◆ Assignment ◆
Write out the material below word for word, from its very first line through the line that contains "Detalles del negocio", including both of those lines. Stop after that line.
*** Opening Source information ***
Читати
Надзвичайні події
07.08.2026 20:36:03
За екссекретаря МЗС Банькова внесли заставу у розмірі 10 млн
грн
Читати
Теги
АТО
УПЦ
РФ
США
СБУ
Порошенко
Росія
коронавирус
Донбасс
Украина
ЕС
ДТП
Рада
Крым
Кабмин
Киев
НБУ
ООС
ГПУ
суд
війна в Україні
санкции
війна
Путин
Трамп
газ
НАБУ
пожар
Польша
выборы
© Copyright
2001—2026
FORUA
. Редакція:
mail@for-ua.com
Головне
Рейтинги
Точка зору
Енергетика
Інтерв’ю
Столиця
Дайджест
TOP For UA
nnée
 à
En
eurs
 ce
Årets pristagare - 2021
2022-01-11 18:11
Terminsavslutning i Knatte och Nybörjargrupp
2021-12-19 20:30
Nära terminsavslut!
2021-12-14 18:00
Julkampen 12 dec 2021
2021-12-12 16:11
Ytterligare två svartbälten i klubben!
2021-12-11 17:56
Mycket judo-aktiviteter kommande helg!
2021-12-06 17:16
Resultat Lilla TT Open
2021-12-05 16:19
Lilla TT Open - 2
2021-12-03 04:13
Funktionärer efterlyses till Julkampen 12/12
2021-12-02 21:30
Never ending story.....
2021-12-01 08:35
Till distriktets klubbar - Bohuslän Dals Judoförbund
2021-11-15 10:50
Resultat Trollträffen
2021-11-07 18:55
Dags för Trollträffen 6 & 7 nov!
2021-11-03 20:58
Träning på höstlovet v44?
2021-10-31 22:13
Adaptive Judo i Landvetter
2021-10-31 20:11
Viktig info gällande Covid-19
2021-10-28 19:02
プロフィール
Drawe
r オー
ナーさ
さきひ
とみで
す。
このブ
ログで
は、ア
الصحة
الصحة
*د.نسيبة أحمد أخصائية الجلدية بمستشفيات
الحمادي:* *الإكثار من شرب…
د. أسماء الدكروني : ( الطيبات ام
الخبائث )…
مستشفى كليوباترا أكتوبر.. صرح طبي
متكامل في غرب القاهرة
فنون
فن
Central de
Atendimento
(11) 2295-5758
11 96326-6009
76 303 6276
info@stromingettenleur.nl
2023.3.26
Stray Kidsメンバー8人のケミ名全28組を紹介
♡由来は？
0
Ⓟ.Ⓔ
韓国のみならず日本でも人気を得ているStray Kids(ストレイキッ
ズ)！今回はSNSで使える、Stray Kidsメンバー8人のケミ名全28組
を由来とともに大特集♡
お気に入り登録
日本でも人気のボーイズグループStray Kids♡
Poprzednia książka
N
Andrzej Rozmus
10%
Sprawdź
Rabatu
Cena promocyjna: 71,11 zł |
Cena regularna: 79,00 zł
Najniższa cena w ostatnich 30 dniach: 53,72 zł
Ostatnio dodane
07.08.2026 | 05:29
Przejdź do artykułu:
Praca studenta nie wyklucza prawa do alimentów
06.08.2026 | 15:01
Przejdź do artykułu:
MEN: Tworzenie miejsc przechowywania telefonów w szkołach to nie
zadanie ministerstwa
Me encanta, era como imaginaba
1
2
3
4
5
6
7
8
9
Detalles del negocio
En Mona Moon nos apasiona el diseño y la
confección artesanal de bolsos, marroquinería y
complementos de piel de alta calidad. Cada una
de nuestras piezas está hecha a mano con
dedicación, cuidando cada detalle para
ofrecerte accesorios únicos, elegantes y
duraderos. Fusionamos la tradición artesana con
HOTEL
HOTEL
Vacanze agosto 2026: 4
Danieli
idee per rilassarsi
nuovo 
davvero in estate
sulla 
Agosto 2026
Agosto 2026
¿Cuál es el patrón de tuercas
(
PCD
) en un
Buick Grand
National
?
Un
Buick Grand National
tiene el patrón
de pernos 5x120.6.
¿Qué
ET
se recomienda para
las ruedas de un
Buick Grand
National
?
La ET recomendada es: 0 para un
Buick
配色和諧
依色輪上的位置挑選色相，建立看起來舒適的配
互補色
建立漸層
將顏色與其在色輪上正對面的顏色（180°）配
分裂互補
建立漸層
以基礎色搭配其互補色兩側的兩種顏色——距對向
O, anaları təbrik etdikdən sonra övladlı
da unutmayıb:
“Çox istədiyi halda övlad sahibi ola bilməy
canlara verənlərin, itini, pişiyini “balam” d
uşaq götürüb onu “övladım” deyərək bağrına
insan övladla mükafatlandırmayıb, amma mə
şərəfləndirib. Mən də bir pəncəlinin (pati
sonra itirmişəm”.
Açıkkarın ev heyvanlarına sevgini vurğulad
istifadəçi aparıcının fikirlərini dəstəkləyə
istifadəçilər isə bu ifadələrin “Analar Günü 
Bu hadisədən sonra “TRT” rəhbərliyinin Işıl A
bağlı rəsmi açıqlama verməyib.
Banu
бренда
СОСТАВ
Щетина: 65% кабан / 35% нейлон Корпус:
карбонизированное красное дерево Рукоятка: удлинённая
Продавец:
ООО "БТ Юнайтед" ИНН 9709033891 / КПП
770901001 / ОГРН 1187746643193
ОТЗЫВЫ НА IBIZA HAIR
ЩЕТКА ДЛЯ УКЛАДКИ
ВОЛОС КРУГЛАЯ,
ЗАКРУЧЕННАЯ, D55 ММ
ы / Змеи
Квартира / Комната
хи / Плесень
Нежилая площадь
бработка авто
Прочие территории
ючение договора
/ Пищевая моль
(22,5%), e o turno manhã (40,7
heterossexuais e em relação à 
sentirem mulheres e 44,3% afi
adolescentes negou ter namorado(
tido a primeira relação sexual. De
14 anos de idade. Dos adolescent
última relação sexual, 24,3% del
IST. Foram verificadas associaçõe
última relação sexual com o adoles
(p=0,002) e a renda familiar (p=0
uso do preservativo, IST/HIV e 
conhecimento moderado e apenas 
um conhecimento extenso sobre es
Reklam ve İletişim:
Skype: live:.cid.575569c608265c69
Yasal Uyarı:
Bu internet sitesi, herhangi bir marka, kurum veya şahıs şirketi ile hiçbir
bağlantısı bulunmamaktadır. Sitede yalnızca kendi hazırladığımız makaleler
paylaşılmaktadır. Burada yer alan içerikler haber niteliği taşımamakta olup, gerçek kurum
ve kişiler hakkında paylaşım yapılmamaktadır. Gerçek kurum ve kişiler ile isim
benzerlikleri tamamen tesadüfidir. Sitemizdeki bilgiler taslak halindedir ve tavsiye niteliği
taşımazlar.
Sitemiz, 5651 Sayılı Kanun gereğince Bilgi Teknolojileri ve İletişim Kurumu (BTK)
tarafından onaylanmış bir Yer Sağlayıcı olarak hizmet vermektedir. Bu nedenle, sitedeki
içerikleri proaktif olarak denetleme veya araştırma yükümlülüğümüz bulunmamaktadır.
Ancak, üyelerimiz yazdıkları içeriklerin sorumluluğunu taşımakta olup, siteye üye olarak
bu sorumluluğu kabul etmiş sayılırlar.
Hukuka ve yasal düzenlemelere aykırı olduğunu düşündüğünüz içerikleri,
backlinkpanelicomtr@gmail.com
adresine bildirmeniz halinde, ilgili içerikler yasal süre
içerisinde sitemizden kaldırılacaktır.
*** Closing Source information ***
◆ Exercise result ◆
Читати
Надзвичайні події
07.08.2026 20:36:03
За екссекретаря МЗС Банькова внесли заставу у розмірі 10 млн
грн
Читати
Теги
АТО
УПЦ
РФ
США
СБУ
Порошенко
Росія
коронавирус
Донбасс
Украина
ЕС
ДТП
Рада
Крым
Кабмин
Киев
НБУ
ООС
ГПУ
суд
війна в Україні
санкции
війна
Путин
Трамп
газ
НАБУ
пожар
Польша
выборы
© Copyright
2001—2026
FORUA
. Редакція:
mail@for-ua.com
Головне
Рейтинги
Точка зору
Енергетика
Інтерв’ю
Столиця
Дайджест
TOP For UA
nnée
 à
En
eurs
 ce
Årets pristagare - 2021
2022-01-11 18:11
Terminsavslutning i Knatte och Nybörjargrupp
2021-12-19 20:30
Nära terminsavslut!
2021-12-14 18:00
Julkampen 12 dec 2021
2021-12-12 16:11
Ytterligare två svartbälten i klubben!
2021-12-11 17:56
Mycket judo-aktiviteter kommande helg!
2021-12-06 17:16
Resultat Lilla TT Open
2021-12-05 16:19
Lilla TT Open - 2
2021-12-03 04:13
Funktionärer efterlyses till Julkampen 12/12
2021-12-02 21:30
Never ending story.....
2021-12-01 08:35
Till distriktets klubbar - Bohuslän Dals Judoförbund
2021-11-15 10:50
Resultat Trollträffen
2021-11-07 18:55
Dags för Trollträffen 6 & 7 nov!
2021-11-03 20:58
Träning på höstlovet v44?
2021-10-31 22:13
Adaptive Judo i Landvetter
2021-10-31 20:11
Viktig info gällande Covid-19
2021-10-28 19:02
プロフィール
Drawe
r オー
ナーさ
さきひ
とみで
す。
このブ
ログで
は、ア
الصحة
الصحة
*د.نسيبة أحمد أخصائية الجلدية بمستشفيات
الحمادي:* *الإكثار من شرب…
د. أسماء الدكروني : ( الطيبات ام
الخبائث )…
مستشفى كليوباترا أكتوبر.. صرح طبي
متكامل في غرب القاهرة
فنون
فن
Central de
Atendimento
(11) 2295-5758
11 96326-6009
76 303 6276
info@stromingettenleur.nl
2023.3.26
Stray Kidsメンバー8人のケミ名全28組を紹介
♡由来は？
0
Ⓟ.Ⓔ
韓国のみならず日本でも人気を得ているStray Kids(ストレイキッ
ズ)！今回はSNSで使える、Stray Kidsメンバー8人のケミ名全28組
を由来とともに大特集♡
お気に入り登録
日本でも人気のボーイズグループStray Kids♡
Poprzednia książka
N
Andrzej Rozmus
10%
Sprawdź
Rabatu
Cena promocyjna: 71,11 zł |
Cena regularna: 79,00 zł
Najniższa cena w ostatnich 30 dniach: 53,72 zł
Ostatnio dodane
07.08.2026 | 05:29
Przejdź do artykułu:
Praca studenta nie wyklucza prawa do alimentów
06.08.2026 | 15:01
Przejdź do artykułu:
MEN: Tworzenie miejsc przechowywania telefonów w szkołach to nie
zadanie ministerstwa
Me encanta, era como imaginaba
1
2
3
4
5
6
7
8
9
Detalles del negocio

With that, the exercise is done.